PROBLEM
For each statement below, decide whether it agrees with the stock clusters article, and answer yes or no with the article's deciding words quoted exactly. 1. The data in the article dates from the spring of 2003. 2. In 1999, technology stocks headed down while interest-sensitive stocks headed up. 3. In 2001, lower interest rates greatly stimulated housing stocks.

EXTRACT PROVIDED
- - - -

Using Stock Clusters

2011 May 23

The data here is from the spring of 2003, but the method of analysis bore fruit and is worth repeating.  This traditional method of diversification can be improved by analyzing price movements over time to help pick out the most related clusters of stocks so that you don’t buy too many from the same clusters.  And of course, very tightly related pairs of stocks are candidates for long-short pairs trading.  The amazing increases in technology and research oriented stocks sharply reveals the anatomy of the stock bubble that ended in 2001.

Hurrah for Differences!
Wilcox, April 2, 2003

Many investors who made great returns picking stocks before 2001 now seem ready to take up risk management but don’t want to invest in index funds.  One sensible approach is to diversify your portfolio across the major stock groupings and focus your stock selection efforts on finding good stocks within each group.

Technology & Interest-Sensitive Return Differences

The chart above shows how differently two of the most important groups, technology stocks and interest-sensitive stocks, have behaved over the last 10 years.  I’ll return in a moment to how I unconventionally defined these groups, and where the data came from, but for now, focus on their potential for diversification.  Cumulative returns for both have grown dramatically, but often at different times.  For example, in 1999 technology stocks were still headed up, while stocks in the interest sensitive group, which includes banks, housing-related stocks and some other businesses that do relatively better in economic recessions, headed down.  On the other hand, in 2001, as recession perceptions set in, technology peaked and turned down, while lower interest rates greatly stimulated housing and many other stocks in the interest-sensitive group.

- - - -

(Saved data entries)

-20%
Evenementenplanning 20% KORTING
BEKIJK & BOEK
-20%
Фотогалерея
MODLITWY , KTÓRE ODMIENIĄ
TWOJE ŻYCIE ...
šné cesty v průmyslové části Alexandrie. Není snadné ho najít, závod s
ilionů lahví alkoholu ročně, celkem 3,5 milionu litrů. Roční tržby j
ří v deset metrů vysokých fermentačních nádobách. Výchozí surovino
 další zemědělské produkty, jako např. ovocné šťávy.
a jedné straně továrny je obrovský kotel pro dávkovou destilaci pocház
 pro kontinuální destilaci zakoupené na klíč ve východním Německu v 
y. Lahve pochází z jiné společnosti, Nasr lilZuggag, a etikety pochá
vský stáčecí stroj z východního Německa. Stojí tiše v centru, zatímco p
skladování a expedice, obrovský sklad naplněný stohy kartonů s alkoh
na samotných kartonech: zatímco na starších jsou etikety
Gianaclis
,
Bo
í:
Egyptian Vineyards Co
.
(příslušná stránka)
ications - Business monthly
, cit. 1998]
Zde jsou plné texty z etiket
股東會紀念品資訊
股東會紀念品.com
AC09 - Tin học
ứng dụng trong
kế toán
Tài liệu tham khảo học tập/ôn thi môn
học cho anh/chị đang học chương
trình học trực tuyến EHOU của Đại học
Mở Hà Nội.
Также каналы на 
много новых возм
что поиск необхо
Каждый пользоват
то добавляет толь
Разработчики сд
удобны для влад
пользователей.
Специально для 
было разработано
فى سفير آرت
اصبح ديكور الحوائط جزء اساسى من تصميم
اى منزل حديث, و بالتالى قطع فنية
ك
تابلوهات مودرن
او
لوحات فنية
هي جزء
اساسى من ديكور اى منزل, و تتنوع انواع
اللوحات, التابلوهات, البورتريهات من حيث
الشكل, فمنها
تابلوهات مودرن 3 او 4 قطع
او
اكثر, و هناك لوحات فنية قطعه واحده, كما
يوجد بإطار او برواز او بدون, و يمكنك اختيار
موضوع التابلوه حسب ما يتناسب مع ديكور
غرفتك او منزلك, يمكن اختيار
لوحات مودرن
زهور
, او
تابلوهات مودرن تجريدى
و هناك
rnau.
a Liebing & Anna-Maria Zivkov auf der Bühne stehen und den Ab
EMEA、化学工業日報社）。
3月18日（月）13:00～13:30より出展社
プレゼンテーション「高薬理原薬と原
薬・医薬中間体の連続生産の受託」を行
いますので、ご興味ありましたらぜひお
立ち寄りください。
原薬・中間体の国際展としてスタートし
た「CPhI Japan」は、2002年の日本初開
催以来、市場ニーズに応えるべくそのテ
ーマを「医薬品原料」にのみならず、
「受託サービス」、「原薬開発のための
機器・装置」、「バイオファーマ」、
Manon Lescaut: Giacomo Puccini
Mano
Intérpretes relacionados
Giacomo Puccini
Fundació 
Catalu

- - - -

WRITTEN SOLUTION
1. Yes: "The data here is from the spring of 2003"
2. No: "in 1999 technology stocks were still headed up"
3. Yes: "lower interest rates greatly stimulated housing and many other stocks in the interest-sensitive group"